DAVID GAROFALO of Londonderry, owner of the Two Guys Smoke Shop chain, moved his shop from Boston across the state line to Salem after Massachusetts put him out of business with a cigar tax in 1996. Now New Hampshire is about to do it to him again.

"In 1996, Massachusetts was going to pass a tax on cigars from zero to 15 percent. As the biggest retail store in Boston at the time, I said you are going to force me to move," he said.

"They did it, we moved up here to Salem, N.H., and our business thrived."

Massachusetts doubled that tax to 30 percent in 2002, and Garofalo's business increased again.

Having no tax on cigars is helping New Hampshire's economy. There are 27 cigar shops in the state, store owners say. And more are on the way. Garofalo plans to open one in Nashua in April. But not if House Bill 1510 passes.

"We will be out of business the day before the tax goes into place. That's a promise. We can't pay it."

HB 1510 bill would impose a 60 percent tax on the wholesale price of all cigars. You read that right: 60 percent.

The tax would apply to all inventory, not just each cigar sold. So a dealer such as Garofalo, with an 8,500-square-foot store and thousands of cigars in stock, would suddenly have to hand tens of thousands of dollars to the state for the privilege of continuing to do business.
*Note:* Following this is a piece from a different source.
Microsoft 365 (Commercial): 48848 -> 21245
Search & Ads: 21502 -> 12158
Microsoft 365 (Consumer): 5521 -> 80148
Roy Kirby, a former employee of Garofalo's, opened a Two Guys Smoke Shop in Seabrook. He took out a loan on his home to open the 3,000-square-foot store. He cannot afford to pay a 60 percent tax on his inventory, he said.

"I'll go bankrupt and be out on the street," he said.
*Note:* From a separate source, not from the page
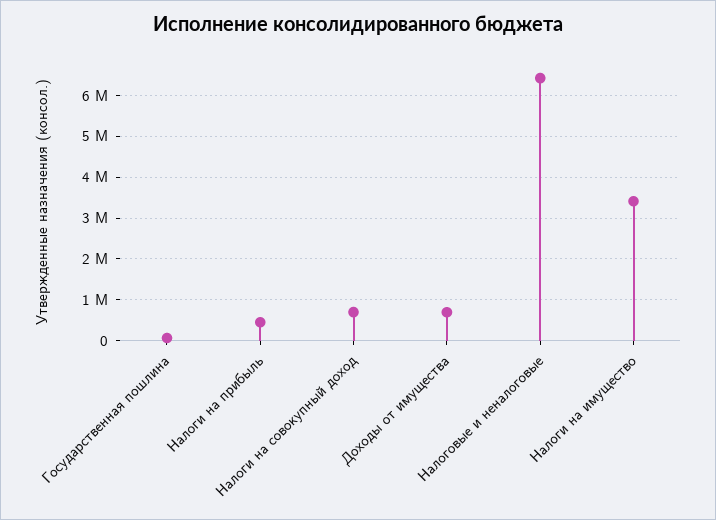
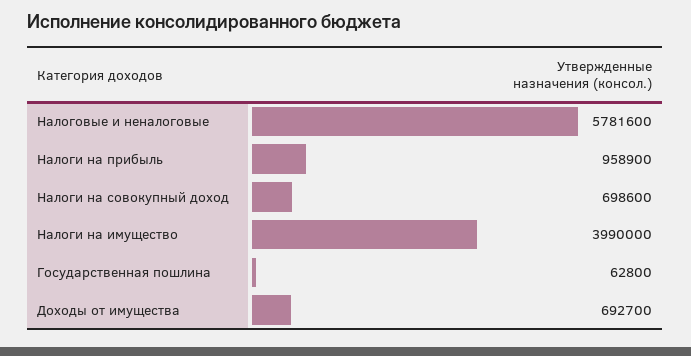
Налоги на прибыль: 400000 -> 958900
Налоговые и неналоговые: 6400000 -> 5781600
Налоги на имущество: 3400000 -> 3990000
New Hampshire cigar shops thrive on business from Massachusetts residents who come here to buy their cigars or stop on the way to or from other attractions such as skiing or hiking. A 60 percent tax would push the price of cigars sold here higher than the price of those sold in Massachusetts, with its 30 percent cigar tax and 5 percent sales tax.

New Hampshire cigar shops are booming because the absence of a sales or cigar tax gives them a competitive advantage over their Massachusetts counterparts. This is the very definition of the New Hampshire Advantage.
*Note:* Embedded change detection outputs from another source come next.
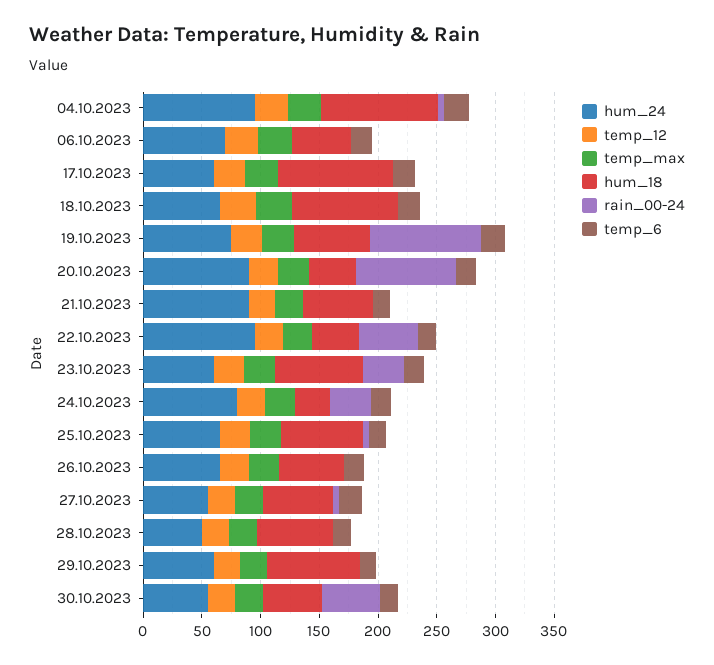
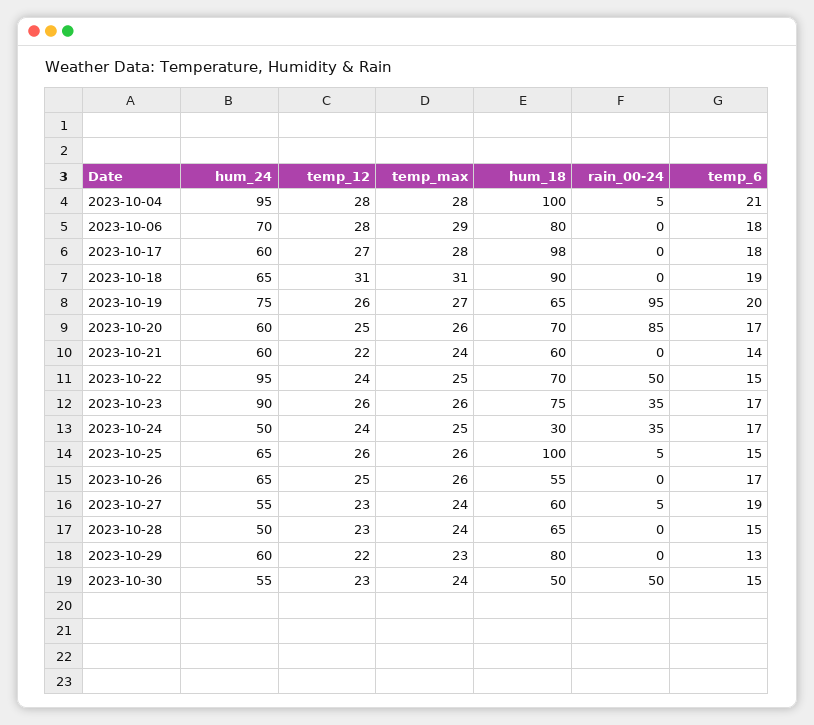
hum_18, 06.10.2023: 50 -> 80
hum_24, 20.10.2023: 90 -> 60
hum_18, 20.10.2023: 40 -> 70
hum_24, 21.10.2023: 90 -> 60
hum_18, 22.10.2023: 40 -> 70
hum_24, 23.10.2023: 60 -> 90
hum_24, 24.10.2023: 80 -> 50
hum_18, 25.10.2023: 70 -> 100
And yet legislators are proposing to hand that advantage to Massachusetts cigar shops. Many, if not most, New Hampshire shops would immediately go out of business. The additional revenue legislators hoped to soak from them, as well as the business tax revenue they currently generate, would disappear with them.

It is our Legislature's job to protect the New Hampshire Advantage, not destroy it. If legislators continue to attack businesses of which they disapprove, they will soon find the state even shorter on cash, and on businesses from which to extract it.